* **Task requirements**
Continue the forum thread on Australia's population growth from the point where it stops.

* **Text passage**
*-*-*
Please read Future Eaters by Tim Flannery, all the answers are in there.

Our populations should not be increased unless you wish a decease in the great standard of living that Australia has to offer.

Increasing population results in an increase in polution and carbon, not good for the environment.

If we close off all the borders to imports of food, are we self sustainable or will we become like Japan and dependant on food imports to stop the people from starvation.

Do we have enough fresh water to support even larger populations or are we to become dependant on desal plants and further increases in emissions.

I for one are glad that a great Australian, Dick Smith has come out rallying against huge population increases.

Cheers


----------



## Trembling Hand (2 February 2010)

satanoperca said:


> If we close off all the borders to imports of food, are we self sustainable or will we become like Japan and dependant on food imports to stop the people from starvation.




 We export 60% of the food we produce. What we import is usually specialised products or out of season.


----------



## vincent191 (2 February 2010)

We have an aging population problem. In 10 years there won't be enough taxpayers to support the baby boomers who will be reaching retirement age.

The easy solution is to find more taxpayers. Migration is the easy way out. It creates an instant army of ready made taxpayers. Some one else have paid for their childhood expenses like education and Australia reaps the instant benefits of productivity and taxes.

Again it has it's pros & cons, we have been through this before after the war and we saw a huge big influx of migrants from Europe mainly from Greece & Italy. The Snowy River scheme won't have been built without migrant labour.


----------



## kwallace (2 February 2010)

> The easy solution is to find more taxpayers. Migration is the easy way out. It creates an instant army of ready made taxpayers. Some one else have paid for their childhood expenses like education and Australia reaps the instant benefits of productivity and taxes.




But that only works if they have a job.......


----------



## noirua (2 February 2010)

vincent191 said:


> Again it has it's pros & cons, we have been through this before after the war and we saw a huge big influx of migrants from Europe mainly from Greece & Italy. The Snowy River scheme won't have been built without migrant labour.




Australia needs migrants willing to tough it in the outback, real outback that is, not Kal.


----------



## Wysiwyg (2 February 2010)

Trembling Hand said:


> We export 60% of the food we produce. What we import is usually specialised products or out of season.
*-*-*
* **Record excerpts**
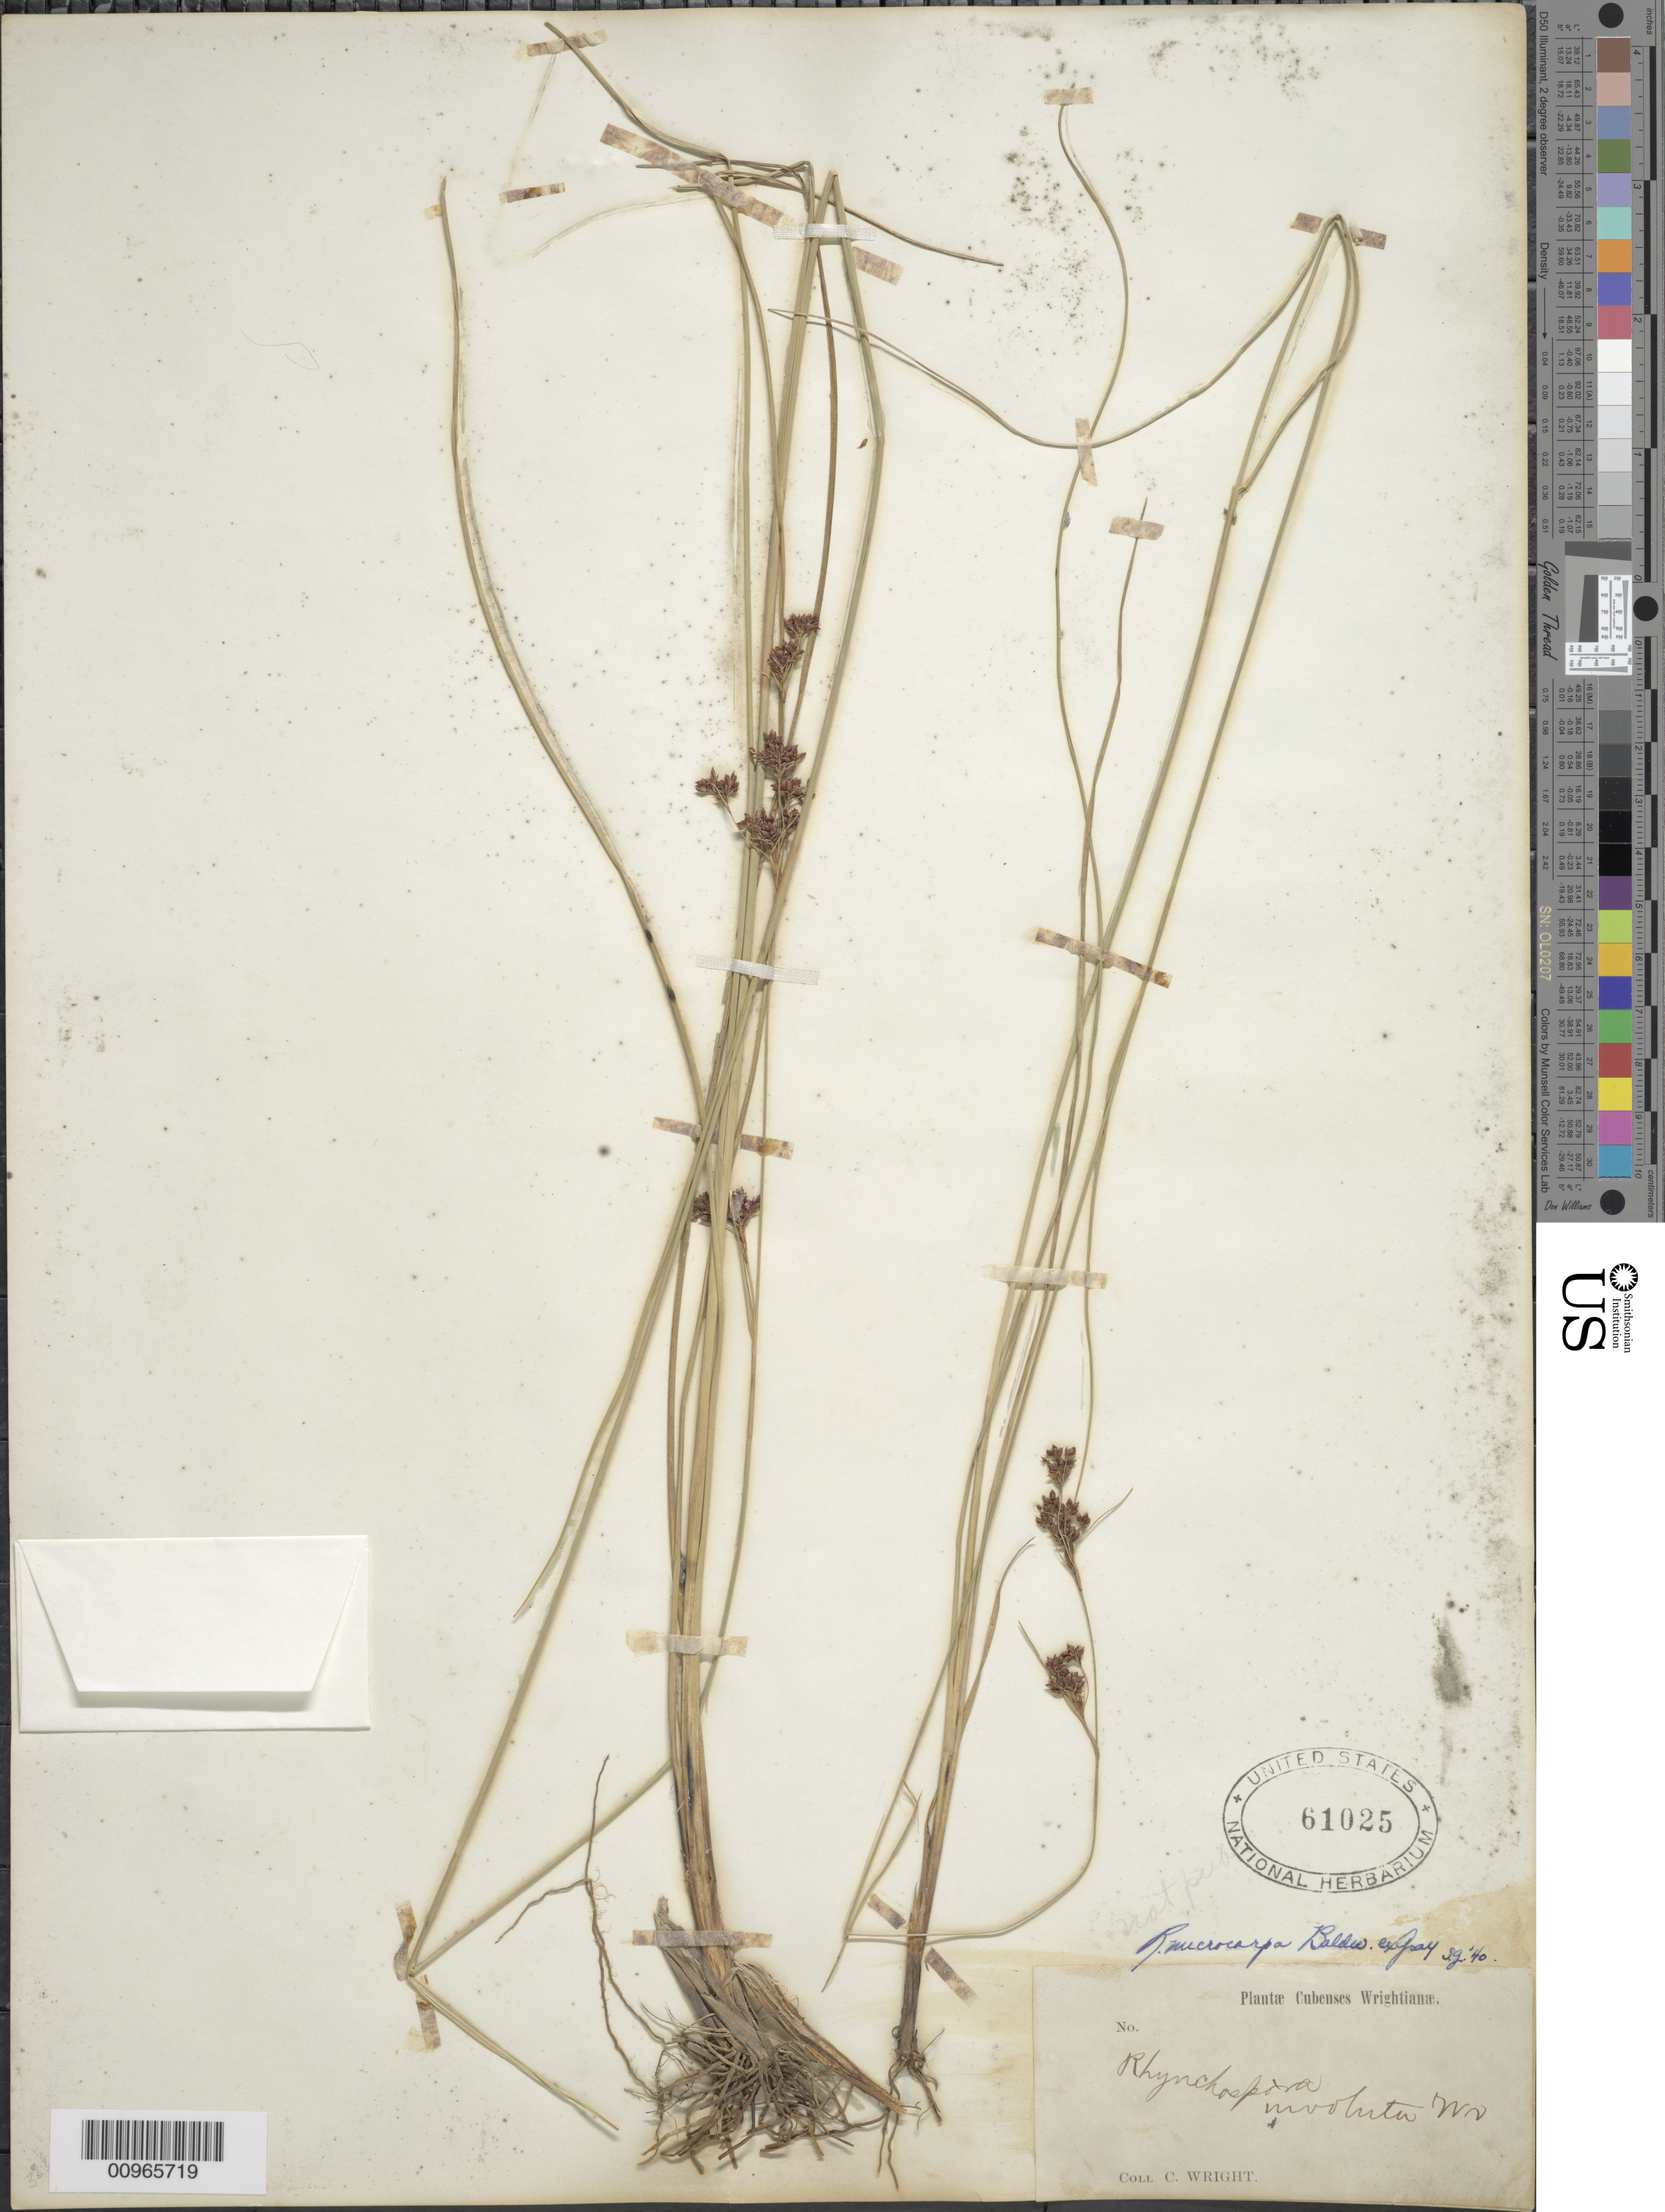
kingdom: Plantae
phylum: Tracheophyta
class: Liliopsida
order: Poales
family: Cyperaceae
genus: Rhynchospora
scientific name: Rhynchospora microcarpa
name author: Baldwin ex A. Gray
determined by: Gale, S.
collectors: C. Wright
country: Cuba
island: Cuba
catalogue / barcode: US 61025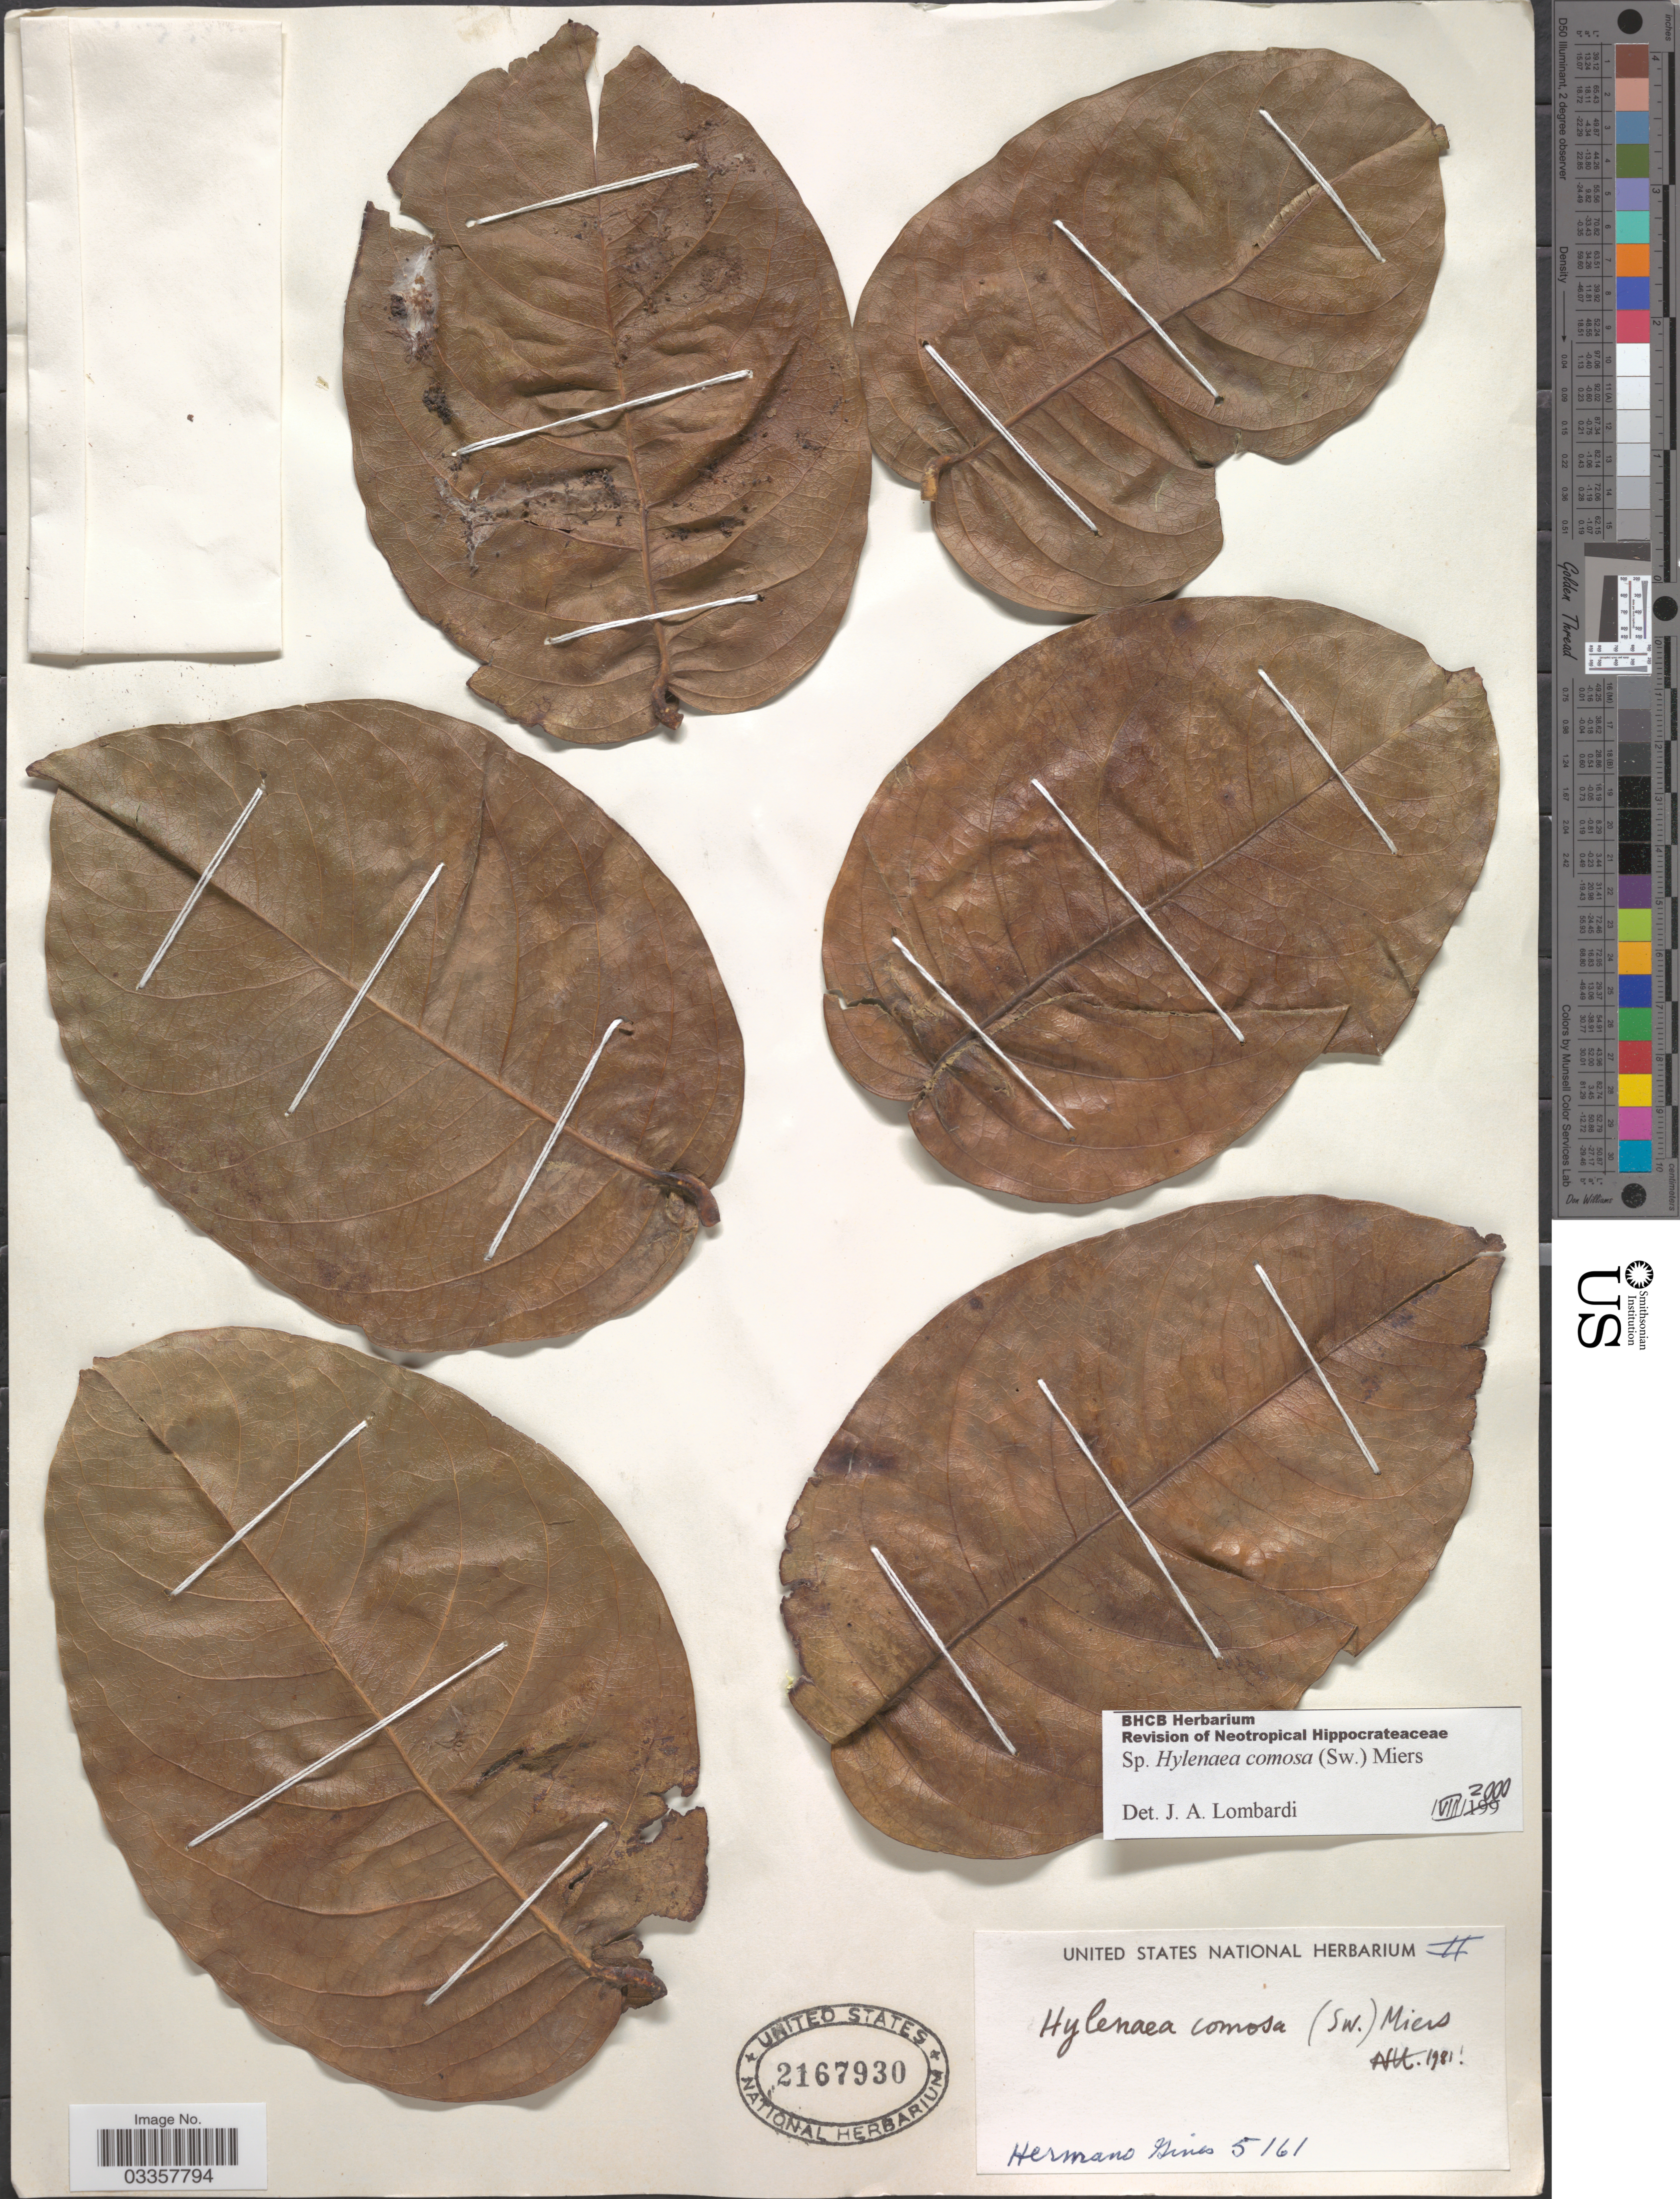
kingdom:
*-*-*
* **Right answer**
Australia also imported 64.9% food in agricultural products in 2007.


----------



## Trembling Hand (2 February 2010)

Wysiwyg said:


> Australia also imported 64.9% food in agricultural products in 2007.




And your point? mine is that we have plenty of food production capacity. it may not cover everything we _want _because other do specialization of some thing better/cheaper/right time but Oz hasn't got a huge supply problem with food.


----------



## vincent191 (2 February 2010)

Then obviously the answer is to only bring in those who are willing & able to work and are readily employable. That way they will pay their fair share of taxes and pay for the infrastructure needs of a growing nation.

Australia must not stay stagnant, we must progress but it must be planned. Whatever we do, we don't need dole bluggers and unemployable people who go straight onto welfare!!!!


----------



## Bushman (2 February 2010)

The Greens are out today supporting a cut in the skilled migrant intake.

Would be unpopular with our legion of middle class home 'owners' with migration boosting all those home values out there. Kerplunk. There is no way the powers that be will allow this ponzi to pop.


----------



## satanoperca (2 February 2010)

Trembling Hand said:


> We export 60% of the food we produce. What we import is usually specialised products or out of season.




I will take your word on this TH, but if you go to Coles or Woolies and read the labels of the generic brands most is imported.

Need to chase up some stats on this.

Cheers


----------



## awg (2 February 2010)

From an economic and military outlook, it is deemed beneficial to have a population of around 30 mil, from what I have read,, as it requires a certain population level to self-sustain various industries.

Perhaps this view is becoming less relevant in todays world?

However, other factors, especially environmental factors could be very problematical if not strongly addressed.

Water and soil husbandry, for instance.

Demographic and social factors are obvious, hence the paper, I think it is right to discuss the matter openly.

I have an uncomfortable feeling that percieved future security issues are the unspoken driver on this matter longterm.

I would rather have our population issues than those facing most other countries


----------



## satanoperca (2 February 2010)

vincent191 said:


> We have an aging population problem. In 10 years there won't be enough taxpayers to support the baby boomers who will be reaching retirement age.
> 
> The easy solution is to find more taxpayers. Migration is the easy way out. It creates an instant army of ready made taxpayers. Some one else have paid for their childhood expenses like education and Australia reaps the instant benefits of productivity and taxes.
> 
> Again it has it's pros & cons, we have been through this before after the war and we saw a huge big influx of migrants from Europe mainly from Greece & Italy. The Snowy River scheme won't have been built without migrant labour.




Yes but what happens when they get old, we have to import more people and so goes the ponzi scheme.

Cheers


----------



## Happy (2 February 2010)

Julia said:


> If not, surely our major cities are going to be a nightmare to live in in another couple of decades?





This is exactly what happens and there would have to be much more water to make inland centres not survivable but attractive and comfortable to live in.

Decentralisation has enormous costs and even 50 million new migrants will not generate enough tax to pay for it as well as pay for ageing population.

Those who advocate 30 million plus population just look at tiny fraction of what it is likely to bring.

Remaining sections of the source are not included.